Boasting 17 active volunteers, Tidewell clowns are very busy. In addition to hospice volunteer training, they receive 18 hours of clown basics — costuming, makeup and specific aspects of hospice clowning. They meet monthly to discuss upcoming events and schedule educational events to keep their skills fresh. They regularly visit area nursing homes and assisted-living facilities, and anywhere their presence is requested. They are a favorite for community events, giving Tidewell a positive way to present its many offerings to the public.
Therapeutic massage is known for its contribution to pain and stress management and for evoking an overall relaxation response. Pain control is often a primary concern for individuals who have progressively debilitating diseases, and massage has proven useful as a therapy for any condition that includes a stress component.
Licensed massage therapists oversee and supervise consultations. Current licenses are mandatory, and education and review of policy for treatments, including contraindications, are on-going.
In addition to therapeutic massage delivered by licensed massage therapists, Tidewell also offers Reiki and Caring Touch to patients and families.
Reiki is a holistic method of healing, functioning on physical, mental, emotional and spiritual levels to promote a sense of wholeness and well-being. It is a Japanese technique for stress reduction and relaxation that is administered by “laying on hands,” and channeling the unseen “life force energy.” Reiki I and Reiki II are taught by Reiki Masters on a regular basis to volunteers and staff.

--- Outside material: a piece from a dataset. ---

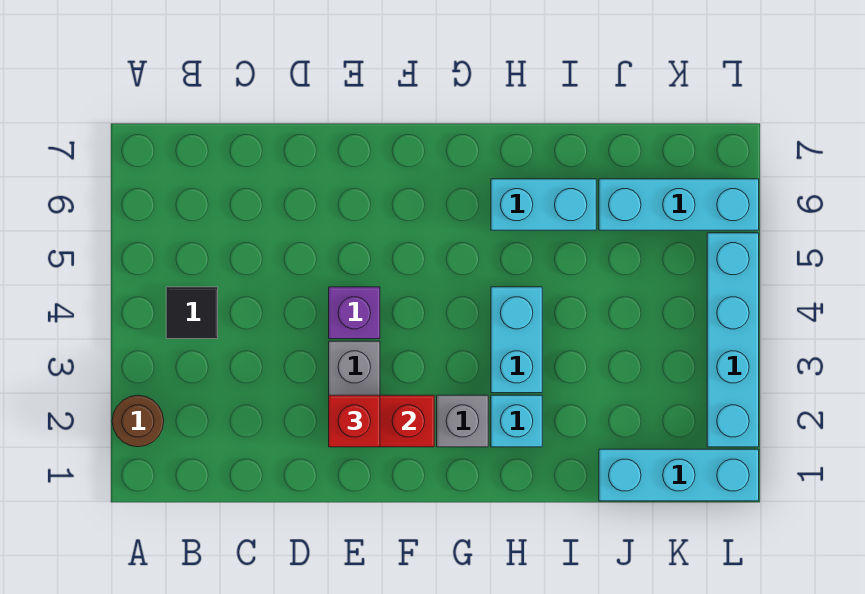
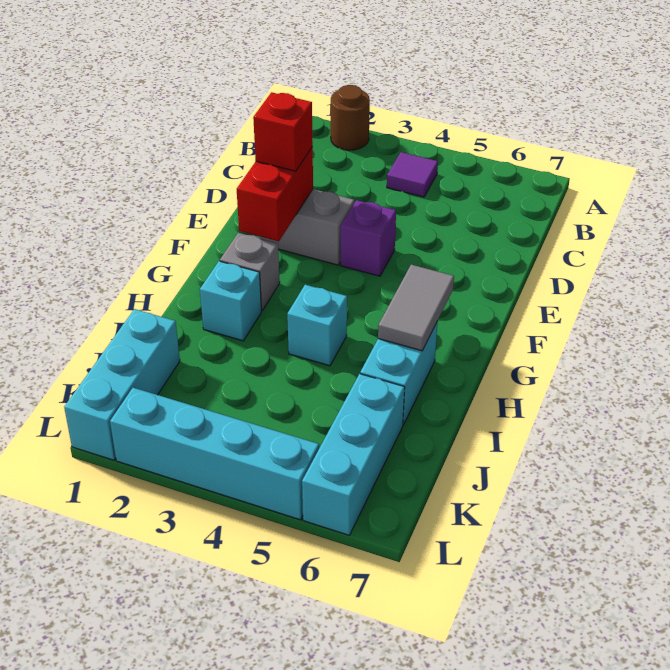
black 1x1 tile [166,287,218,339] -> purple 1x1 tile [387,152,438,197]
none -> grey 1x2 tile [378,265,454,351]
cyan 1x2 brick [491,287,542,393] -> cyan 1x1 brick [287,285,347,366]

The goal of Caring Touch is to nurture and support clients as partners in their care. It employs slow rhythmic stroking, extremely light holds and circular strokes. The caregivers intuition and intention are stressed in imparting empathy and love. Caring Touch can be performed by volunteers who have been trained by a certified instructor.
Aromatherapy uses essential oils to benefit the mind, body and spirit. The oils may be calming, antiseptic, stimulating or meditative. In the hospice setting, aromatherapy is used for relaxation, restlessness and odor elimination from patient rooms.
Tidewell also uses specially blended lotion, designed to relieve terminal restlessness. This “Tranquility Lotion” contains the essential oils rosewood, myrrh, frankincense, ylang ylang and other essences in a very soothing base. Volunteers are trained to use the Tranquility Lotion, along with Caring Touch, in their vigil workshops.